- **Aufgabe a**:
Beantworte anhand der Berufungsentscheidung:
(i) Welche Bezirkshauptmannschaft erließ das angefochtene Straferkenntnis?
(ii) An welchem Datum und zu welcher Uhrzeit soll sich der Vorfall mit den Straußen ereignet haben?
(iii) Wie viele Vögel konnten laut dem Straferkenntnis aus dem umzäunten Gehege entweichen?

- **Lesetext**:
Der Unabhängige Verwaltungssenat des Landes Oberösterreich hat durch sein Mitglied Dr. Wolfgang Weiß über die Berufung des X X, geb. X, Straußenzüchter, X, vertreten durch X, Obmann der X", X, gegen das Straferkenntnis der Bezirkshauptmannschaft Gmunden vom 17. Juli 2009, Zl. Pol 96-46-2009, wegen einer Verwaltungsübertretung nach dem § 5 Abs 1 Oö. Polizeistrafgesetz – Oö. PolStG (LGBl Nr. 36/1979 idF LGBl I Nr. 94/1985, zuletzt geändert mit LGBl Nr. 77/2007) zu Recht erkannt:

 

 

I. Der Berufung wird Folge gegeben, das angefochtene Straferkenntnis aufgehoben und das Strafverfahren gemäß § 45 Abs 1 Z 1 und Z 3 VStG eingestellt

 

II. Die Verpflichtung zur Leistung von Beiträgen zu den Kosten des Strafverfahrens entfällt.

 

Rechtsgrundlagen:

§ 66 Abs 4 Allgemeines Verwaltungsverfahrensgesetz 1991 - AVG iVm § 24 Verwaltungsstrafgesetz 1991 - VStG; § 66 Abs 1 VStG.

 

 

 

Entscheidungsgründe:

 

1.1. Mit dem angefochtenen Straferkenntnis vom 17. Juli 2009 hat die belangte Behörde den Berufungswerber (im Folgenden kurz Bw) wie folgt schuldig erkannt und bestraft:

 

 

"Sie haben als Halter der auf dem Areal Ihrer Straußenzucht gehaltenen Strauße zu verantworten, dass diese am 09.04.2009, 12:07 Uhr, in X, X, in einer Weise beaufsichtigt bzw. verwahrt wurden, dass durch die Tiere dritte Personen gefährdet oder über das zumutbare Maß hinaus belästigt wurden, indem zwei der von Ihnen gehaltenen Vögel aus dem umzäunten Gehege entweichen und unbeaufsichtigt herumlaufen konnten.

Einer dieser Vögel ist auf der Straße herumgelaufen, wodurch sich ein vorbeikommender Autofahrer über das zumutbare Maß belästigt fühlte."

- **Aufgabe b**: Schreib aus den Aufzeichnungen die Zeilen unverändert heraus. Beginne mit der ersten Zeile der Aufzeichnungen und hör nach der Zeile auf, die "blue semicircle: moved 1 px left, 3 px up" enthält.

- **Auszüge aus Aufzeichnungen**:
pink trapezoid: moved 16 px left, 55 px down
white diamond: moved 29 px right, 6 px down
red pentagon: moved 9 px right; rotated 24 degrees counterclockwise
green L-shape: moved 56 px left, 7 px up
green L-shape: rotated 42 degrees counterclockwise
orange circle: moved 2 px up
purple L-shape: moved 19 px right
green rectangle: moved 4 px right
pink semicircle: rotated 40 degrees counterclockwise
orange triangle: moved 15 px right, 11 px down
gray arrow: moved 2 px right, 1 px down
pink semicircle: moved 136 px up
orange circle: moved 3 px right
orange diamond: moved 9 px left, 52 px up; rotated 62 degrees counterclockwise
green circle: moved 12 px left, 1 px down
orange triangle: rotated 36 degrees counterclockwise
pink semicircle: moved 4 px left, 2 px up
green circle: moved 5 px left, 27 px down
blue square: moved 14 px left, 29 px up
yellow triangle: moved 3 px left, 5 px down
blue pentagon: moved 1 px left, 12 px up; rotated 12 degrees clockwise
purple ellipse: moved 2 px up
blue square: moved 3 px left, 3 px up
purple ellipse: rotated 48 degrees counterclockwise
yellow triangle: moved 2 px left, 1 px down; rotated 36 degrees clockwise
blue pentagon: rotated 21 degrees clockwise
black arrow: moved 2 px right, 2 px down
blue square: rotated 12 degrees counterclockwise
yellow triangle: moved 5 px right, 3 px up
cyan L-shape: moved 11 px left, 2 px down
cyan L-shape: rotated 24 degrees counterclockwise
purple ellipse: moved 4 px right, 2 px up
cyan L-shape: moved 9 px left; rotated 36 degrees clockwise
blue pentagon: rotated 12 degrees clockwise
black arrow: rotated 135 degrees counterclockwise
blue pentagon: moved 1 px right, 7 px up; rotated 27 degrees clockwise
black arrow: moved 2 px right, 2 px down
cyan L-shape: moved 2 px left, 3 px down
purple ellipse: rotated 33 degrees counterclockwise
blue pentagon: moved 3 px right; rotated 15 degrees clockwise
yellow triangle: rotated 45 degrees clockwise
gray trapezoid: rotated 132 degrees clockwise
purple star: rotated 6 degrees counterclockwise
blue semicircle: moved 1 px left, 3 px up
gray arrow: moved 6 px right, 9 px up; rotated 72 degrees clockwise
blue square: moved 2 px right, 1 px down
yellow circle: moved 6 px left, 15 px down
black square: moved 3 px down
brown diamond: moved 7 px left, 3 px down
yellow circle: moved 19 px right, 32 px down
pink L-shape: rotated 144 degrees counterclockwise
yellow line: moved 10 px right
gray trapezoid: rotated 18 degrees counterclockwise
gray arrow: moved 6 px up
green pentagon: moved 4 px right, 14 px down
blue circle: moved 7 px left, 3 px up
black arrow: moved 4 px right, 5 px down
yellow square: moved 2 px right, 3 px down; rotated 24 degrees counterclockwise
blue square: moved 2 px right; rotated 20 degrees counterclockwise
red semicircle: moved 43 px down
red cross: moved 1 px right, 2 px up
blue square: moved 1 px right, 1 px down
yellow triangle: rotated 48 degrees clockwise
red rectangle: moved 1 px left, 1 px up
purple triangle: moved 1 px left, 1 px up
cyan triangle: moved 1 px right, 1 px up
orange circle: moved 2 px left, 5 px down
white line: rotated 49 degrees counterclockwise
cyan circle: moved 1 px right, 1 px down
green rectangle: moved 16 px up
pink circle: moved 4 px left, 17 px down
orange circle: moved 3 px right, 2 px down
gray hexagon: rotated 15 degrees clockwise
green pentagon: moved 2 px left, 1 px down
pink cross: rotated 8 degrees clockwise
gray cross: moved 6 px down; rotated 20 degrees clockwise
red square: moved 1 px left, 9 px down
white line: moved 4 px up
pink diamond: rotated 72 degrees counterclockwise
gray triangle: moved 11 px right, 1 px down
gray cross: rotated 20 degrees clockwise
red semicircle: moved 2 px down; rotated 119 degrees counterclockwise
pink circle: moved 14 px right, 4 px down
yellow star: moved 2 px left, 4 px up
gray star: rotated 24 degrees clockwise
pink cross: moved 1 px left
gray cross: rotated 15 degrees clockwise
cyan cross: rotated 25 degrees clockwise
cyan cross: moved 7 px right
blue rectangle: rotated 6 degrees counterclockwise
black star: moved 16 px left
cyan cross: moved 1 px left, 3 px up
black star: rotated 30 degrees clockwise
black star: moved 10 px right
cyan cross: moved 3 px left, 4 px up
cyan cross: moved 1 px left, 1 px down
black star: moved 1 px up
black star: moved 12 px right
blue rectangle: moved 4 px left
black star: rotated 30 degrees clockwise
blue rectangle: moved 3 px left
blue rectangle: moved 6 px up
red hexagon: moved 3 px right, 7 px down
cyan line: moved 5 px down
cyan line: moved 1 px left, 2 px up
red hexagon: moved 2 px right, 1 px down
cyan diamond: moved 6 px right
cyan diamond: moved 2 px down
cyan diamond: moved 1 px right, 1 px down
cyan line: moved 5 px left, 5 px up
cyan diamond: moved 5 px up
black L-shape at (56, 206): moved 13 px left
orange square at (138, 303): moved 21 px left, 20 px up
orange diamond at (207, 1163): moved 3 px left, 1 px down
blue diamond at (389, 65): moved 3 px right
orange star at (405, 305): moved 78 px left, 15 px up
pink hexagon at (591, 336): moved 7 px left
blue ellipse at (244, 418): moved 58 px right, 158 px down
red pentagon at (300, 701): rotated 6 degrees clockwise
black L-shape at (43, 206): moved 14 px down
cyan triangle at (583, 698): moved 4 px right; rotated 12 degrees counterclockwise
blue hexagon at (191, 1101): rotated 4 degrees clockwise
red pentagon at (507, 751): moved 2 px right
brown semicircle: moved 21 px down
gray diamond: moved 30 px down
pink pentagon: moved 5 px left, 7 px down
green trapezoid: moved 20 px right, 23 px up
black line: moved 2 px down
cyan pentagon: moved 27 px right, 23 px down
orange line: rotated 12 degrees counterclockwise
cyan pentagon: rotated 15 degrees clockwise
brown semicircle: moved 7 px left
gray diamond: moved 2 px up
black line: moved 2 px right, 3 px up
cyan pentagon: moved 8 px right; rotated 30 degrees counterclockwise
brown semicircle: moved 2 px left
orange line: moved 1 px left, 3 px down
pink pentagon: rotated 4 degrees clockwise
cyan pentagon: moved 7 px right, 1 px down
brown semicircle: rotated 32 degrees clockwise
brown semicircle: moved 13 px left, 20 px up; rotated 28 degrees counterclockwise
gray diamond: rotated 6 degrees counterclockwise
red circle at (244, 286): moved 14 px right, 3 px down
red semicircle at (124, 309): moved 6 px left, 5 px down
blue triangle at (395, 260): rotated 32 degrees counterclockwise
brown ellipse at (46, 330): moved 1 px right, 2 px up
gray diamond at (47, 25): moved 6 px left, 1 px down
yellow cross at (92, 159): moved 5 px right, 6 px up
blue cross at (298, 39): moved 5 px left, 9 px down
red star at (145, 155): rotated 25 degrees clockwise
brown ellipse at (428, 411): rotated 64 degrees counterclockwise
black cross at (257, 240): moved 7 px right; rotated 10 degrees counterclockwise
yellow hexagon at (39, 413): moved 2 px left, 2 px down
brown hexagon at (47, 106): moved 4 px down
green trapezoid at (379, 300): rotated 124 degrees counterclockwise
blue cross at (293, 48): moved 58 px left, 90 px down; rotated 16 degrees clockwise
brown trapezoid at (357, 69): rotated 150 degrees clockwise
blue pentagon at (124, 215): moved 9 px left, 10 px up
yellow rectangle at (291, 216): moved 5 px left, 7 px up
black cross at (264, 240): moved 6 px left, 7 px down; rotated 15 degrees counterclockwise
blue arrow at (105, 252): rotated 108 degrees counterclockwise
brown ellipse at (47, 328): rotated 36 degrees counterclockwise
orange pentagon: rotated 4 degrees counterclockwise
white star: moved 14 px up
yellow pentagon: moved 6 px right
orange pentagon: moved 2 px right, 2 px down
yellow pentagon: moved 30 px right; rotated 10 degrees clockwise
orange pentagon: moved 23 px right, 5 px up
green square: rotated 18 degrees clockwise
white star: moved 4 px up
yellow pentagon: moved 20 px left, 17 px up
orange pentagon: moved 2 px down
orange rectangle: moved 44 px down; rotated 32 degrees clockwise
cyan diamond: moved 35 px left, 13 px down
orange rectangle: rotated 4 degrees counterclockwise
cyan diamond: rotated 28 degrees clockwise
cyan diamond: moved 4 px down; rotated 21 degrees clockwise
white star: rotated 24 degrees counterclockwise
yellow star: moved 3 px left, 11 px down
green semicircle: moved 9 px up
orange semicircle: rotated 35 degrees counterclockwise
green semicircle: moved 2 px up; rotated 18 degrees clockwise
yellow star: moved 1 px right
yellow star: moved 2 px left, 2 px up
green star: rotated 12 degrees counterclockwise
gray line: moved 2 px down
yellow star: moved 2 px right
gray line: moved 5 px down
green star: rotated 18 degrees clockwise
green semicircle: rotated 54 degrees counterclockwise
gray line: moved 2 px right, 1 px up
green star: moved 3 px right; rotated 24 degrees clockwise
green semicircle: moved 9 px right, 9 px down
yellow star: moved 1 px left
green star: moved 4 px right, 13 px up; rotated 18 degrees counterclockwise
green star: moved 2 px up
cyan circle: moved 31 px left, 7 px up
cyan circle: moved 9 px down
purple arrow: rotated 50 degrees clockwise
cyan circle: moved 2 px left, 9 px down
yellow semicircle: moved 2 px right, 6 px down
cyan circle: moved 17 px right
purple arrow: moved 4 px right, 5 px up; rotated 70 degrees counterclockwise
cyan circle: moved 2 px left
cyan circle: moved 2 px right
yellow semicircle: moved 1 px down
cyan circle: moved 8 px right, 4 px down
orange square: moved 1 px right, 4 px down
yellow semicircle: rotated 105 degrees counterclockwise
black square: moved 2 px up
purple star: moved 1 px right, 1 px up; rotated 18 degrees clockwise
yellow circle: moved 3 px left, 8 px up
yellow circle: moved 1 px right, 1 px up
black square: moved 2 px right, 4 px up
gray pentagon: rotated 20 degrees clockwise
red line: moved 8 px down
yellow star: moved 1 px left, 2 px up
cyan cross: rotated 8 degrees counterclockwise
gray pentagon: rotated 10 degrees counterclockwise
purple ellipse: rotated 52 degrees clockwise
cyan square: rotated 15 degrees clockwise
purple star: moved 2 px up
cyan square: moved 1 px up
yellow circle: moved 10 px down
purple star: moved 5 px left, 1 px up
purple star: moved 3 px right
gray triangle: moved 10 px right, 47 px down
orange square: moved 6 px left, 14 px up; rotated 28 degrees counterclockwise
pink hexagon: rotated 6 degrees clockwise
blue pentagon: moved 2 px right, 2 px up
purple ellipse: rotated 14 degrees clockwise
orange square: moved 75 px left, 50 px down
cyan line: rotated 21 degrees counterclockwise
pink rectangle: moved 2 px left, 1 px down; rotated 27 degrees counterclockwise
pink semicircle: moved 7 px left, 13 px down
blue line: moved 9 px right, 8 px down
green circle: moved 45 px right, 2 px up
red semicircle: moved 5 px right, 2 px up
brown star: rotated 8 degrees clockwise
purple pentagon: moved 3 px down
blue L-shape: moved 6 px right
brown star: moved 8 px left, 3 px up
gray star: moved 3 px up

- **Lösung a**:
(i) Die Bezirkshauptmannschaft Gmunden.
(ii) Am 09.04.2009 um 12:07 Uhr.
(iii) Zwei.

- **Lösung b**:
pink trapezoid: moved 16 px left, 55 px down
white diamond: moved 29 px right, 6 px down
red pentagon: moved 9 px right; rotated 24 degrees counterclockwise
green L-shape: moved 56 px left, 7 px up
green L-shape: rotated 42 degrees counterclockwise
orange circle: moved 2 px up
purple L-shape: moved 19 px right
green rectangle: moved 4 px right
pink semicircle: rotated 40 degrees counterclockwise
orange triangle: moved 15 px right, 11 px down
gray arrow: moved 2 px right, 1 px down
pink semicircle: moved 136 px up
orange circle: moved 3 px right
orange diamond: moved 9 px left, 52 px up; rotated 62 degrees counterclockwise
green circle: moved 12 px left, 1 px down
orange triangle: rotated 36 degrees counterclockwise
pink semicircle: moved 4 px left, 2 px up
green circle: moved 5 px left, 27 px down
blue square: moved 14 px left, 29 px up
yellow triangle: moved 3 px left, 5 px down
blue pentagon: moved 1 px left, 12 px up; rotated 12 degrees clockwise
purple ellipse: moved 2 px up
blue square: moved 3 px left, 3 px up
purple ellipse: rotated 48 degrees counterclockwise
yellow triangle: moved 2 px left, 1 px down; rotated 36 degrees clockwise
blue pentagon: rotated 21 degrees clockwise
black arrow: moved 2 px right, 2 px down
blue square: rotated 12 degrees counterclockwise
yellow triangle: moved 5 px right, 3 px up
cyan L-shape: moved 11 px left, 2 px down
cyan L-shape: rotated 24 degrees counterclockwise
purple ellipse: moved 4 px right, 2 px up
cyan L-shape: moved 9 px left; rotated 36 degrees clockwise
blue pentagon: rotated 12 degrees clockwise
black arrow: rotated 135 degrees counterclockwise
blue pentagon: moved 1 px right, 7 px up; rotated 27 degrees clockwise
black arrow: moved 2 px right, 2 px down
cyan L-shape: moved 2 px left, 3 px down
purple ellipse: rotated 33 degrees counterclockwise
blue pentagon: moved 3 px right; rotated 15 degrees clockwise
yellow triangle: rotated 45 degrees clockwise
gray trapezoid: rotated 132 degrees clockwise
purple star: rotated 6 degrees counterclockwise
blue semicircle: moved 1 px left, 3 px up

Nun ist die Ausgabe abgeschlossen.